(Data for processing Opens)
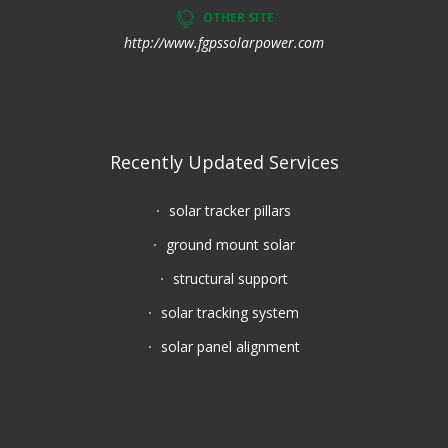
OTHER SITE
http://www.fgpssolarpower.com
Recently Updated Services
solar tracker pillars
ground mount solar
structural support
solar tracking system
solar panel alignment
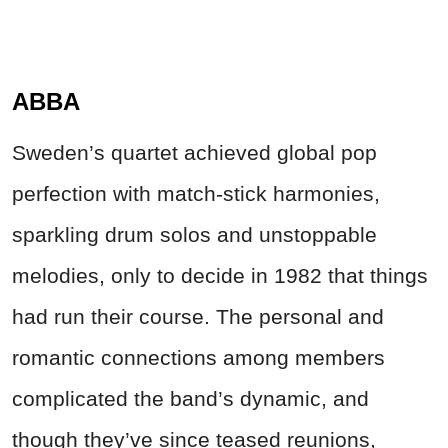
ABBA
Sweden’s quartet achieved global pop
perfection with match‑stick harmonies,
sparkling drum solos and unstoppable
melodies, only to decide in 1982 that things
had run their course. The personal and
romantic connections among members
complicated the band’s dynamic, and
though they’ve since teased reunions,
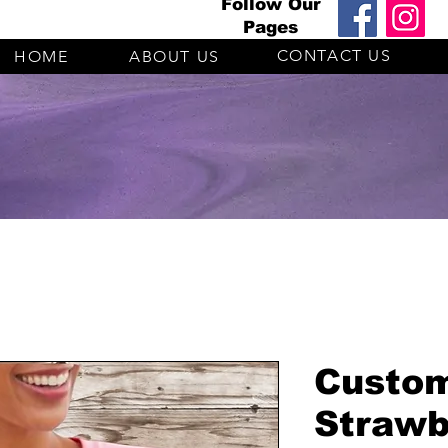
Follow Our
Pages
CONTACT US
HOME
ABOUT US
Custo
Strawb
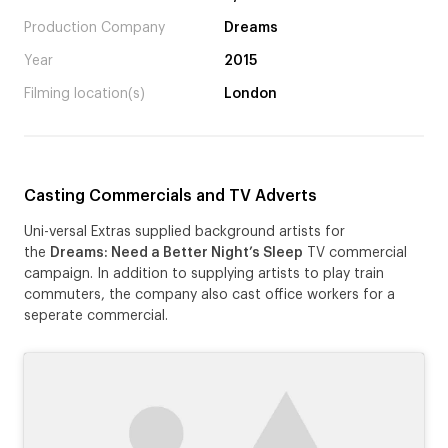
Production Company
Dreams
Year
2015
Filming location(s)
London
Casting Commercials and TV Adverts
Uni-versal Extras supplied background artists for
the
Dreams: Need a Better Night’s Sleep
TV commercial
campaign. In addition to supplying artists to play train
commuters, the company also cast office workers for a
seperate commercial.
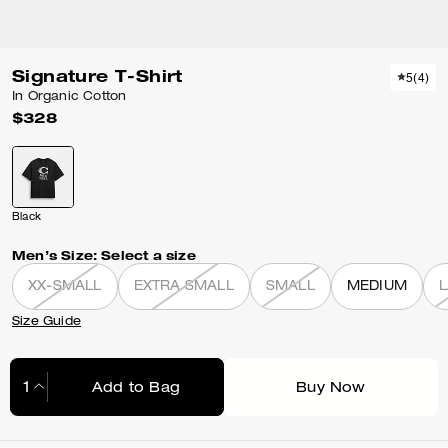
Signature T-Shirt
5
(
4
)
In Organic Cotton
$328
Black
Men’s Size:
Select a size
XX-SMALL
EXTRA SMALL
SMALL
MEDIUM
Size Guide
Add to Bag
Buy Now
Adding to Bag...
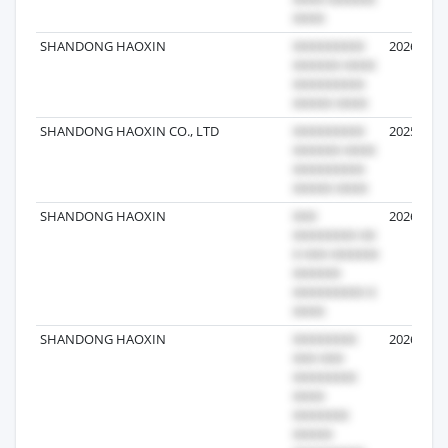
SHANDONG HAOXIN
2026-08-0
SHANDONG HAOXIN CO., LTD
2025-08-0
SHANDONG HAOXIN
2026-07-2
SHANDONG HAOXIN
2026-05-1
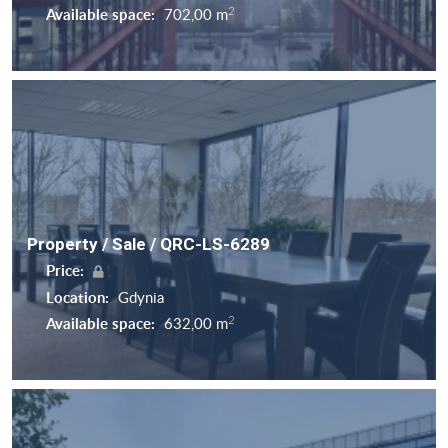
2
Available space:
702,00 m
Property / Sale / QRC-LS-6289
Price:
Location:
Gdynia
2
Available space:
632,00 m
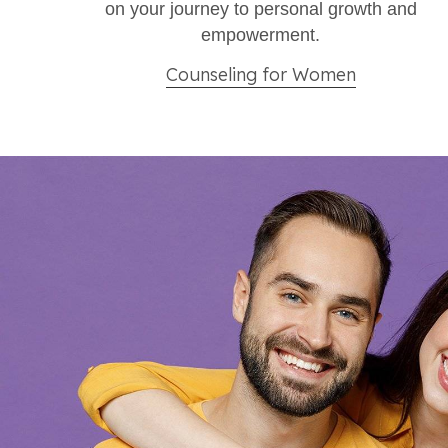
on your journey to personal growth and
empowerment.​
Counseling for Women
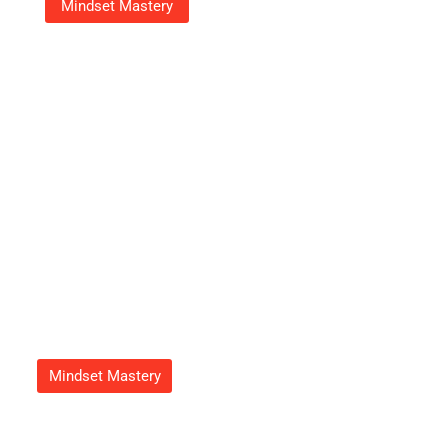
Mindset Mastery
18003539070: Your Go-To
Number For Fast, Friendly
Customer Support
Adrian Green
September 23, 2025
Mindset Mastery
How To Get Feduspray Home
Air Freshener Spray For A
(Data for processing Closes)
All of the data gets printed again exactly; the pictures do not.

OTHER SITE
http://www.fgpssolarpower.com
Recently Updated Services
solar tracker pillars
ground mount solar
structural support
solar tracking system
solar panel alignment
ABBA
Sweden’s quartet achieved global pop
perfection with match‑stick harmonies,
sparkling drum solos and unstoppable
melodies, only to decide in 1982 that things
had run their course. The personal and
romantic connections among members
complicated the band’s dynamic, and
though they’ve since teased reunions,
Follow Our
Pages
CONTACT US
HOME
ABOUT US
Custo
Strawb
Production Company
Dreams
Year
2015
Filming location(s)
London
Casting Commercials and TV Adverts
Uni-versal Extras supplied background artists for
the
Dreams: Need a Better Night’s Sleep
TV commercial
campaign. In addition to supplying artists to play train
commuters, the company also cast office workers for a
seperate commercial.
Signature T-Shirt
5
(
4
)
In Organic Cotton
$328
Black
Men’s Size:
Select a size
XX-SMALL
EXTRA SMALL
SMALL
MEDIUM
Size Guide
Add to Bag
Buy Now
Adding to Bag...
SHANDONG HAOXIN
2026-08-0
SHANDONG HAOXIN CO., LTD
2025-08-0
SHANDONG HAOXIN
2026-07-2
SHANDONG HAOXIN
2026-05-1
2
Available space:
702,00 m
Property / Sale / QRC-LS-6289
Price:
Location:
Gdynia
2
Available space:
632,00 m
on your journey to personal growth and
empowerment.​
Counseling for Women
Mindset Mastery
18003539070: Your Go-To
Number For Fast, Friendly
Customer Support
Adrian Green
September 23, 2025
Mindset Mastery
How To Get Feduspray Home
Air Freshener Spray For A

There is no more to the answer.